Today’s game is Dark Seed, a fairly minor title in the pantheon of point-and-click graphical adventures. This genre, a staple of gaming from the mid eighties to mid nineties, was largely dominated by the two major institutions of Lucasarts and Sierra. Although their styles certainly differed, I think it would be fair to say they both tended to produce games of a fairly bright and cheerful nature. This one however is a much darker affair (I guess there was a clue in the title), planting itself in sci-fi horror territory.

The monochrome horror of the dark world.

It begins with a vision of Mike’s nightmare – involving evil-looking machinery implanting something in his head (a dark… seed, perhaps?). Then he wakes up in his new home, desperately in need of something for a headache, and you take control. The game is reasonably atmospheric from the start, with a creepy feel hanging over events. The house is grand but a little dilapidated, hiding a few secrets amidst the junk and peeling wallpaper. You can also head into town – picturesque but oddly quiet. In fact something about the environment makes me think of an X-files episode. Not the alien-conspiracy ones, I mean the standalone stories where something secret and weird is going on behind the scenes in a small town in the middle of nowhere.

Early on there are a few clues as to what’s happening – fragments of a journal, a brief vision of a baby doll that for one moment looks horribly wrong. Unravelling the clues leads to uncovering a portal to the Dark World; the domain of an ancient and evil force. It exists as a mirror image to the real world – every location in Mikes house or the town has a counterpart here.

You see a child’s doll morph into this abomination. Then you scream and delete the game forever.

It’s also where the game unleashes its special selling point: the artwork of H R Giger. You might be familiar with the name – Giger was responsible for much of the design work on the film Alien, including the xenomorphs themselves. So you can expect a nightmarish, monochrome feel, much of it in a kind of biomechanical style with bodies or faces linked into structures and machinery. Also a fair bit of corrugated tubing. Thus the Dark World exists as a kind of horrible twisted parody of Mike’s town. Again there aren’t actually many people (or beings) to be found there, apart from a couple of nasty monsters on guard. In fact it’s curiously empty. In some ways though that reinforces the lonely feel to the game – and heightens the sense of some cold, intangible and utterly evil force behind it all

So then for setting, plot and ambience Darkseed does pretty well. Sadly it tends to fall down in the execution. If you’re more familiar with Lucasarts adventures, you might be used to the very relaxed feel of those games – wandering about solving problems usually at your own pace, without any kind of threat or fear of “losing” the game in some sense.
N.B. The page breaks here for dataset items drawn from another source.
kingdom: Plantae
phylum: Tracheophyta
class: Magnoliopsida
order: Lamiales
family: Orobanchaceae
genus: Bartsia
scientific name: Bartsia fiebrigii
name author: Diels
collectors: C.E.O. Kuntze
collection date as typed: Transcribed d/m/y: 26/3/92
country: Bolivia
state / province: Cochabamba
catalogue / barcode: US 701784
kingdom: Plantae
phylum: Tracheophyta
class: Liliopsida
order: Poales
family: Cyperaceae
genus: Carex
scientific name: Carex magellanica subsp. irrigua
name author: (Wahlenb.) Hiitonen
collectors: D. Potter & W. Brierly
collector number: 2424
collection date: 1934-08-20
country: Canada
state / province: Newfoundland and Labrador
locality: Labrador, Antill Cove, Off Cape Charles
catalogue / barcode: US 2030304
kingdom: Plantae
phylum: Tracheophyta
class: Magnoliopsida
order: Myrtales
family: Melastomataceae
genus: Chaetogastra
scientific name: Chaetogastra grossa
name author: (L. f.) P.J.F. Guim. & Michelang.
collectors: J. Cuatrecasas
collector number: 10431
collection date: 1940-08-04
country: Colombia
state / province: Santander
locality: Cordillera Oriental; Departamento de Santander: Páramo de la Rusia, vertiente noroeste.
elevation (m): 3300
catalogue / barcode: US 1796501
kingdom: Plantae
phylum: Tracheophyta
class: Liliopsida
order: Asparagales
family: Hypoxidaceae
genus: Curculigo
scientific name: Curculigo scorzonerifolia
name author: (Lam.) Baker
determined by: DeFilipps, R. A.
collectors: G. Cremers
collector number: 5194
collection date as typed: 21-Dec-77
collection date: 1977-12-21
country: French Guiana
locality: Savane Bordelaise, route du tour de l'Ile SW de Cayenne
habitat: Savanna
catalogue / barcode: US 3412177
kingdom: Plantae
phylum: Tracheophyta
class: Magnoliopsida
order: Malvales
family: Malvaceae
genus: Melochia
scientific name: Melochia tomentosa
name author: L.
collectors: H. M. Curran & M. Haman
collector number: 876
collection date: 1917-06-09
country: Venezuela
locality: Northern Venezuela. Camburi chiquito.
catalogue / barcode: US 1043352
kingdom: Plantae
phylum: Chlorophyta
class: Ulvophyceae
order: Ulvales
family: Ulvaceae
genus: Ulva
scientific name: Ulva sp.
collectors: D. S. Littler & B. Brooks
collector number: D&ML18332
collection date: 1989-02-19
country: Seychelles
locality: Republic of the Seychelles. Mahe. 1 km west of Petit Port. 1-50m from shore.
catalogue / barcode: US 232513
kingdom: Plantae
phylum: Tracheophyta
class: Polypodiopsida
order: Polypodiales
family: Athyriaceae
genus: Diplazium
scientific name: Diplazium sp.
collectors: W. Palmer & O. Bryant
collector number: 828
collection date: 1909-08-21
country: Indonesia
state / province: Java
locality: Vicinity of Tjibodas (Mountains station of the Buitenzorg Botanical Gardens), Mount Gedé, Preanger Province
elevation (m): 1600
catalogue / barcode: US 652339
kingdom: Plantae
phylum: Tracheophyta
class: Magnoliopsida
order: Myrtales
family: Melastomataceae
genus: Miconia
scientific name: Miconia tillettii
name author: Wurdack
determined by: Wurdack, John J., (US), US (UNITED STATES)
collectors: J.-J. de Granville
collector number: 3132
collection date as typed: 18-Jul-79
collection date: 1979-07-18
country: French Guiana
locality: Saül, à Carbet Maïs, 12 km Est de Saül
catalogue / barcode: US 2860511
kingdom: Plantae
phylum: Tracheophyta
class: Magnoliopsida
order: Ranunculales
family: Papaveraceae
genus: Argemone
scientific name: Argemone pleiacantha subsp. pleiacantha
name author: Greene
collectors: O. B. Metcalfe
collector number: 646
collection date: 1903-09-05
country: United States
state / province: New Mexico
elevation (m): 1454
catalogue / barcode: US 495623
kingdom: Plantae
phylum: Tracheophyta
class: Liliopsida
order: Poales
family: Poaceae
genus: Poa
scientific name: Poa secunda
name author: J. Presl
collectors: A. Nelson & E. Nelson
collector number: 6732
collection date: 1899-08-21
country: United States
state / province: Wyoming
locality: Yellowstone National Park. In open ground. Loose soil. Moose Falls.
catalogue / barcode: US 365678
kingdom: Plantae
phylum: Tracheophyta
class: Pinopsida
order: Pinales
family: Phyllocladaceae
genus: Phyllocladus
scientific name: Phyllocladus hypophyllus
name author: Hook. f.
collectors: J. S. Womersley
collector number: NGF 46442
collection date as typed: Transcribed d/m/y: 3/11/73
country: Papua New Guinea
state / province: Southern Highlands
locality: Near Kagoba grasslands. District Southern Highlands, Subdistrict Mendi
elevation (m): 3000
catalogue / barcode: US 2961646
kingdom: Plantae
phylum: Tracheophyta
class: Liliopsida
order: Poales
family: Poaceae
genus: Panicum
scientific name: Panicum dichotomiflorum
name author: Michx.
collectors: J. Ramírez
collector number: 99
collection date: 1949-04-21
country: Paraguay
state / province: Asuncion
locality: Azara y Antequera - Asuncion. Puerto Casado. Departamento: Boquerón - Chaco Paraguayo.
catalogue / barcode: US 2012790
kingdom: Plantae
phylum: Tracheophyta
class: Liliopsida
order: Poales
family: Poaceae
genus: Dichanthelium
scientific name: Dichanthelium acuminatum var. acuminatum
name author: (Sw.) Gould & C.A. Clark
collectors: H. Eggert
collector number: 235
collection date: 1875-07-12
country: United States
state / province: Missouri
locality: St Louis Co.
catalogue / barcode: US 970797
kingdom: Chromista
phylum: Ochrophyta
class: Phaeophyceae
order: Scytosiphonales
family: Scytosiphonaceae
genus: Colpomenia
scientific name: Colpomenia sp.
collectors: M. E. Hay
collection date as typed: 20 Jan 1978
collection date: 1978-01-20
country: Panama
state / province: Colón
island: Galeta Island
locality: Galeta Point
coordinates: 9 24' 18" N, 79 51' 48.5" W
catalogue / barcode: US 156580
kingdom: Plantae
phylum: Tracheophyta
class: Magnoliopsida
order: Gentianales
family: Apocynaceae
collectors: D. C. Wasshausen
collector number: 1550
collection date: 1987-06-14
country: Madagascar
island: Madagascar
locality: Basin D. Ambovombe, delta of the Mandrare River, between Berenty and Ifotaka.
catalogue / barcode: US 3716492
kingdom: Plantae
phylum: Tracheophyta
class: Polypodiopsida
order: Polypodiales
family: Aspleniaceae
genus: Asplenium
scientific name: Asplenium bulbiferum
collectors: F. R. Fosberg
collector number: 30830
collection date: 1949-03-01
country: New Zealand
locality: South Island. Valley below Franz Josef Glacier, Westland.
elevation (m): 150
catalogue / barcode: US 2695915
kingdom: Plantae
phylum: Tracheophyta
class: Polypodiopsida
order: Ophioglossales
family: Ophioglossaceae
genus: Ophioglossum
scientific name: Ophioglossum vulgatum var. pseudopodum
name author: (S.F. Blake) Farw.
Dark Seed however is a lot more demanding. Time passes in-game, and you only have three days to get to the bottom of fixing Mike’s nightmares. This means you must take specific actions each day, in order to meet that deadline. Also, Mike must get to bed on time every day; otherwise he apparently just curls up and dies on the spot.

Within those constraints, the game makes life difficult in other ways. It will let you either take a wrong action, or fail to take action, such that you’ll later be unable to finish the game. This might be missing a timed event, or failing to use a certain item at the correct point. So you just blunder on until you hit game-over. It’s frustrating really, something I’d call just plain bad design. Actually, its worse than having events that kill you on the spot (see: Sierra games) because at least in those cases you normally know immediately what’s gone wrong, and can try to avoid it. The key difference of better games (see: Lucasarts) was that they felt like they wanted you to complete them. So even if the puzzling was tricky and it took a while to figure out, you usually couldn’t die, and also couldn’t take any kind of permanently “wrong” action.

You can visit the small town’s high street, you won’t interact with the people all that much.

Here’s one quite specific example of where Dark Seed can frustrate: pixel hunting. In fact it’s so bad I’ll tell you exactly what to do. When you first visit the library, get the pin off the floor. It’s brown and about five pixels long, and you could so very easily miss the damn thing.

The verdict then: atmospheric but annoying. The lack of interaction is perhaps a flaw, but arguably works towards the game’s general ambience. The punishing structure however definitely reduces the fun on offer. If that had been done better, then I could have recommended this as an interesting alternative to the happy and colourful mainstream of adventuring. As it stands, well, it does still have its points of interest, but only tackle this one if you either have lots of patience or a walkthrough on standby.